**Task directions**
The output should be every line below that includes the word "North".

**Data section**
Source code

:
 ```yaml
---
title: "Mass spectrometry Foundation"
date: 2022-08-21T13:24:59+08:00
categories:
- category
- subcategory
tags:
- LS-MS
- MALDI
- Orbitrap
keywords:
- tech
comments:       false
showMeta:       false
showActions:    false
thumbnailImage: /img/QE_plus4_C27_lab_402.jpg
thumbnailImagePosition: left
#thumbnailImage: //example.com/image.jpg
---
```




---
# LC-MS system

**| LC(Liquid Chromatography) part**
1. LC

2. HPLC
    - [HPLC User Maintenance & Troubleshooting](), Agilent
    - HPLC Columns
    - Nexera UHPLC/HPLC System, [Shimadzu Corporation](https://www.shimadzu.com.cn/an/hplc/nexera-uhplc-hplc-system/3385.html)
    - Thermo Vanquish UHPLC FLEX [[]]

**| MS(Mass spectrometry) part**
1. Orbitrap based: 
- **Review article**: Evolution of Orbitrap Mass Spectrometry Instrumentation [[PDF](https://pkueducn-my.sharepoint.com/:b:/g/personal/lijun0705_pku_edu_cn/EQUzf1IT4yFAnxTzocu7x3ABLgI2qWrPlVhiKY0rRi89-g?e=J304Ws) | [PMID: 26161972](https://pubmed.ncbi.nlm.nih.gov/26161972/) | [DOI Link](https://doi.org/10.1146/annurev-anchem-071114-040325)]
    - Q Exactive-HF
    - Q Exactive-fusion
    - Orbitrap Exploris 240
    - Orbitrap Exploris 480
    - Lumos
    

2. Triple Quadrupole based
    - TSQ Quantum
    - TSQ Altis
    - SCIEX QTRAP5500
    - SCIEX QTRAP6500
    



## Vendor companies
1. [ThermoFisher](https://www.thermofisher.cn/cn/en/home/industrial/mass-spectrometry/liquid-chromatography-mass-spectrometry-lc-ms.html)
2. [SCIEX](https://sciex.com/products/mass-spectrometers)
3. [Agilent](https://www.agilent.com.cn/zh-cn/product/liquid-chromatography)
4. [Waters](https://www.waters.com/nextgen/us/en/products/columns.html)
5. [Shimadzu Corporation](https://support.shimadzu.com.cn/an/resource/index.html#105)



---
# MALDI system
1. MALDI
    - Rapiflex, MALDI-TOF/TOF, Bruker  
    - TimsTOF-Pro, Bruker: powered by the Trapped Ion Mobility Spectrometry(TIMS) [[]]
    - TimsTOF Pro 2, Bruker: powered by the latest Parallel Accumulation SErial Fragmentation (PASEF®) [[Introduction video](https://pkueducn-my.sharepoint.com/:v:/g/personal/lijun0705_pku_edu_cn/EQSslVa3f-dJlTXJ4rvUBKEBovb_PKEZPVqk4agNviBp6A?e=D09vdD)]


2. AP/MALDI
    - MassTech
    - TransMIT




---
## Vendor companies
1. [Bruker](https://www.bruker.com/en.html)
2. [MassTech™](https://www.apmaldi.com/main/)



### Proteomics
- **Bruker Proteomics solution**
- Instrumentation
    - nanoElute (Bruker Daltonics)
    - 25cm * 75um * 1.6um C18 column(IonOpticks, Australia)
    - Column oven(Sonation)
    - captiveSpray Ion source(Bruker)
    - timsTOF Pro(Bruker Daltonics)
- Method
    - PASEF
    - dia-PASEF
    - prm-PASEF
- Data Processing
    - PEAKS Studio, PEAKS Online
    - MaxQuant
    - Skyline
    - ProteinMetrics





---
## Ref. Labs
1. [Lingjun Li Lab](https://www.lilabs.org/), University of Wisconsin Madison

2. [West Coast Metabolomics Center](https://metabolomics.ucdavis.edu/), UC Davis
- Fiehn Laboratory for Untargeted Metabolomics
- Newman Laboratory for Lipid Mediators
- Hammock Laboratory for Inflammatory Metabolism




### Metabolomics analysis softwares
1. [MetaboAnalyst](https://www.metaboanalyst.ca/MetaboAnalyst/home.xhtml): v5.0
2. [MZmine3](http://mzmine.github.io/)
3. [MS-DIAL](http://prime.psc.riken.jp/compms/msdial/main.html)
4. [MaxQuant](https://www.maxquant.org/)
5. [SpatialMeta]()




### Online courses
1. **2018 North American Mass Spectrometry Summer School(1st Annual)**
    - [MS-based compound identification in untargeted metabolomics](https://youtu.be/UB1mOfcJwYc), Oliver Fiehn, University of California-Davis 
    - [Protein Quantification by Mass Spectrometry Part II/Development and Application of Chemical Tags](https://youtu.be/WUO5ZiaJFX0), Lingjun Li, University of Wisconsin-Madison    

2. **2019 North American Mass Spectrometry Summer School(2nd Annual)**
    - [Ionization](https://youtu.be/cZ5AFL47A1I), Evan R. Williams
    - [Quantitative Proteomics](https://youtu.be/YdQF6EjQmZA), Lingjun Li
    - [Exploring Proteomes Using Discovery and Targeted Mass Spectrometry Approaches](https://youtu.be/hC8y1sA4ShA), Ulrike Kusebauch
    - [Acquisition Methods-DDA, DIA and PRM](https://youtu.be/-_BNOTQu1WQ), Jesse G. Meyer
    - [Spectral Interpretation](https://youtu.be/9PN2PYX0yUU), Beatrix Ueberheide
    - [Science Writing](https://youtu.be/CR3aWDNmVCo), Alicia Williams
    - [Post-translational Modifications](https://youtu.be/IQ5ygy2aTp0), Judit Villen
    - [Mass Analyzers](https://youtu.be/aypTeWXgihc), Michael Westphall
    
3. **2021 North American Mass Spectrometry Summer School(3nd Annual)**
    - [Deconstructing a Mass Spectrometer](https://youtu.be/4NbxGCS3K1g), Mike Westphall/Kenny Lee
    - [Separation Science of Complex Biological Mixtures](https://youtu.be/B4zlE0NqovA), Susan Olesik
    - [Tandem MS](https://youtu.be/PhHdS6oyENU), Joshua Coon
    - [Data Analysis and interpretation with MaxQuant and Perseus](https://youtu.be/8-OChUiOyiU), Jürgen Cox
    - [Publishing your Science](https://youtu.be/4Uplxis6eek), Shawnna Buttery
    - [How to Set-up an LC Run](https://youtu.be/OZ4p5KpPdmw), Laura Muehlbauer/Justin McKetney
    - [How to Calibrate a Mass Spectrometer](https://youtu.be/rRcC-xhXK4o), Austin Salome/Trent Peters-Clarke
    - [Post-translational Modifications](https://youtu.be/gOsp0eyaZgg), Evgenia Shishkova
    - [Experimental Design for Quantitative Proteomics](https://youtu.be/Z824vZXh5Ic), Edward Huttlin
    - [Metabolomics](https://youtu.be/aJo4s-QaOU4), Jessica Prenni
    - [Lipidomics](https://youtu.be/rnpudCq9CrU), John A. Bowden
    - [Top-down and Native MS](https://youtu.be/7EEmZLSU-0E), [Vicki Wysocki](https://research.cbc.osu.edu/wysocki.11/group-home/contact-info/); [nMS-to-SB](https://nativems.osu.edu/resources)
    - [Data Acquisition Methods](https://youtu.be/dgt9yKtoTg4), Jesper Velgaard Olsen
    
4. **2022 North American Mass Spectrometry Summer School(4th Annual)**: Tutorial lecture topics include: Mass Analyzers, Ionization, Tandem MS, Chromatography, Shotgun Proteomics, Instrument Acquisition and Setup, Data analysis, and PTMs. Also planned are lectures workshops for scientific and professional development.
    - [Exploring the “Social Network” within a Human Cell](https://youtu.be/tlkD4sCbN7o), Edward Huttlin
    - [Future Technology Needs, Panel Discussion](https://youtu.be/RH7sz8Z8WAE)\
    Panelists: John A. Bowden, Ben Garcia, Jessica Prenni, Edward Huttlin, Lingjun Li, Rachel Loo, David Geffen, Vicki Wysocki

**Task solution**
1. **2018 North American Mass Spectrometry Summer School(1st Annual)**
2. **2019 North American Mass Spectrometry Summer School(2nd Annual)**
3. **2021 North American Mass Spectrometry Summer School(3nd Annual)**
4. **2022 North American Mass Spectrometry Summer School(4th Annual)**: Tutorial lecture topics include: Mass Analyzers, Ionization, Tandem MS, Chromatography, Shotgun Proteomics, Instrument Acquisition and Setup, Data analysis, and PTMs. Also planned are lectures workshops for scientific and professional development.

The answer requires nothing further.